What first got you focused on sustainability?

I grew up near an environmental living zone and since primary school have been concerned about the impact we are having on the planet. In the last few years, as my knowledge of the impacts of climate change has increased, I have become much more focused on ways I can live more sustainably and have joined a local climate action group so I am now actively campaigning for better policies to reduce our carbon emissions. I have learnt so much from the group and it's great to have moral support when dealing with such confronting issues.

What is the sustainable choice you have recently made of which you are most proud?

I walk every chance I get! I've found it's often faster (and much more enjoyable) to walk than negotiate different modes of public transport when you only need to go a short distance.

What is a less sustainable choice that you are not so proud of?

Shopping for convenience, I know there are better alternatives but sometimes I just go for the easiest option.

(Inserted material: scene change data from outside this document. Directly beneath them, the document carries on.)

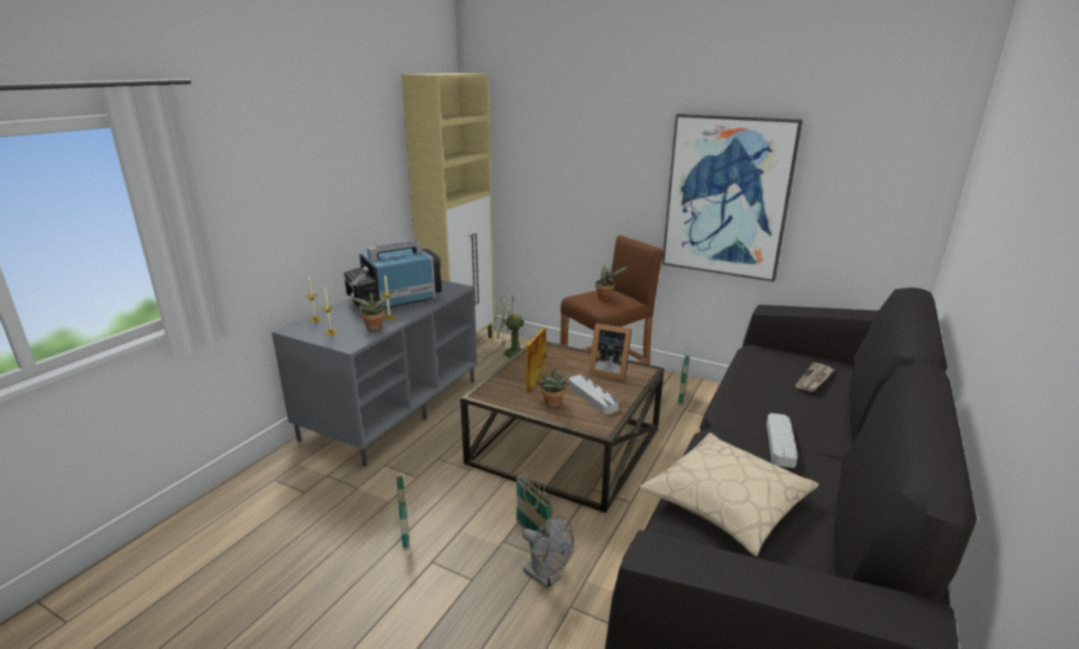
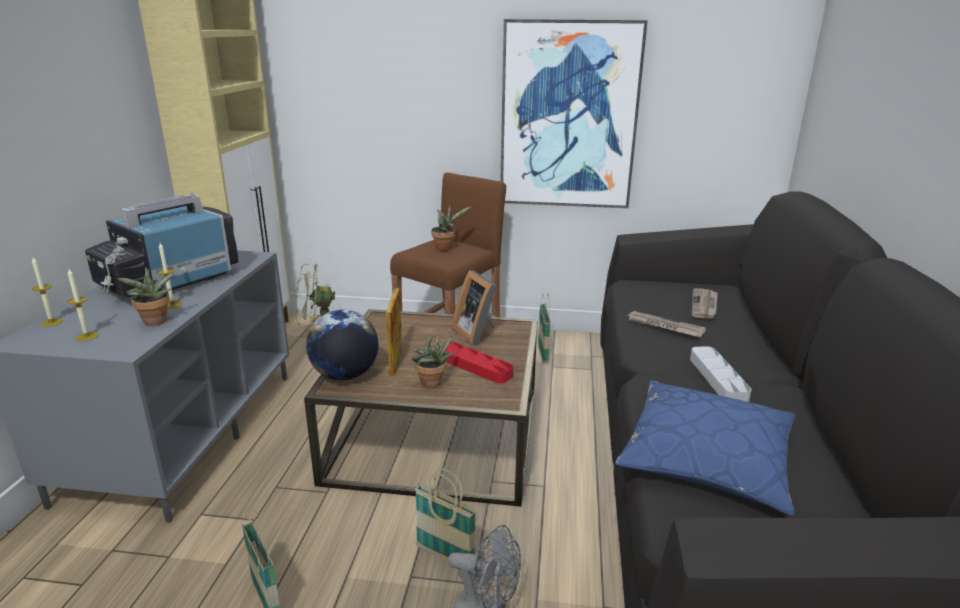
camera: 20 degrees left, 0 degrees up
(494, 387) = (345, 375): none -> globe
(592, 397) = (475, 366): grey tray -> red tray
(608, 371) = (477, 333): picture frame -> picture frame turned 60 degrees clockwise
(727, 502) = (707, 458): beige pillow -> blue pillow
(763, 391) = (664, 326): none -> newspaper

Interesting Article of the Month –  The Effect of “Climategate” on American TV Meteorologists.


“Climategate” undermined belief in global warming among many American TV meteorologists.  

By Edward Maibach, James Witte & Kristopher Wilson

Bulletin of the American Meteorological Society  2010, In Press

What is it about? 

This research surveyed American TV meteorologists to examine the effects of the “Climategate” scandal, involving the unauthorised release of, and news stories about, emails between climate scientists in the US and UK, which brought into question the validity of some of their claims.

What did they find?

The study found that 42% of survey respondents indicated that the scandal made them more certain that global warming is not happening. Those who followed the story were less likely to trust climate scientists than those who had not followed it. The findings were strongest for those who were already sceptical about global warming, and those who held conservative views in general.

What can we take from this?

TV meteorologists are a trusted source of climate information for many people, and have a strong role to play in educating people about climate change. It is therefore somewhat alarming that they have been so easily influenced by the claims in the climategate scandal. If such highly trained and qualified people were influenced to such an extent, one can only imagine the effect which the situation has had upon the public, especially those who ­want to believe that climate change is not real.

It should, however, be noted that the importance of the research findings may be limited by the fact that those with an axe to grind may have been over-represented in the 52% of meteorologists who responded to the survey.


Exercise of the Month – Improving Our Connection With Nature


The feature article above highlights the importance of connecting with nature for our wellbeing. This months exercise provides an opportunity to review and look for ways we can incorporate “nature time” into our day.

1.      Thinking about your day-to-day routine, do you get regular exposure to nature?

2.      What could you do to increase your daily contact with natural settings? Could you…

a.      Take your lunch break outside instead of inside?

b.      Add a 15-minute walk to your day – perhaps before breakfast or after dinner?

c.      Move your desk so that you have a view of a natural setting?

d.      Do some of your work outside?

3.      When choosing a spot to connect to nature, you may wish to compare it to the 4 key elements of a natural setting outlined above

·         being away: is it away from your normal environment?

·         fascination: does it contain patterns that hold one’s attention effortlessly?

·         extent: does it have scope and coherence that allows you to remain engaged?

·         compatibility: does it fit with what you are inclined to do?

Although many of us regularly take a break in the fresh air, I’d be surprised if many people deliberately take the time to consider the quality of the natural setting we choose. By doing so, we may find that we gain the maximum benefit from our contact with nature.


The exercise of the month provides a tool to help you get engaged, inspired, aware and in action around sustainability.  Feel free to use it on your own, with a friend, or in your work.  If you do use it with others, please tell them where you got it!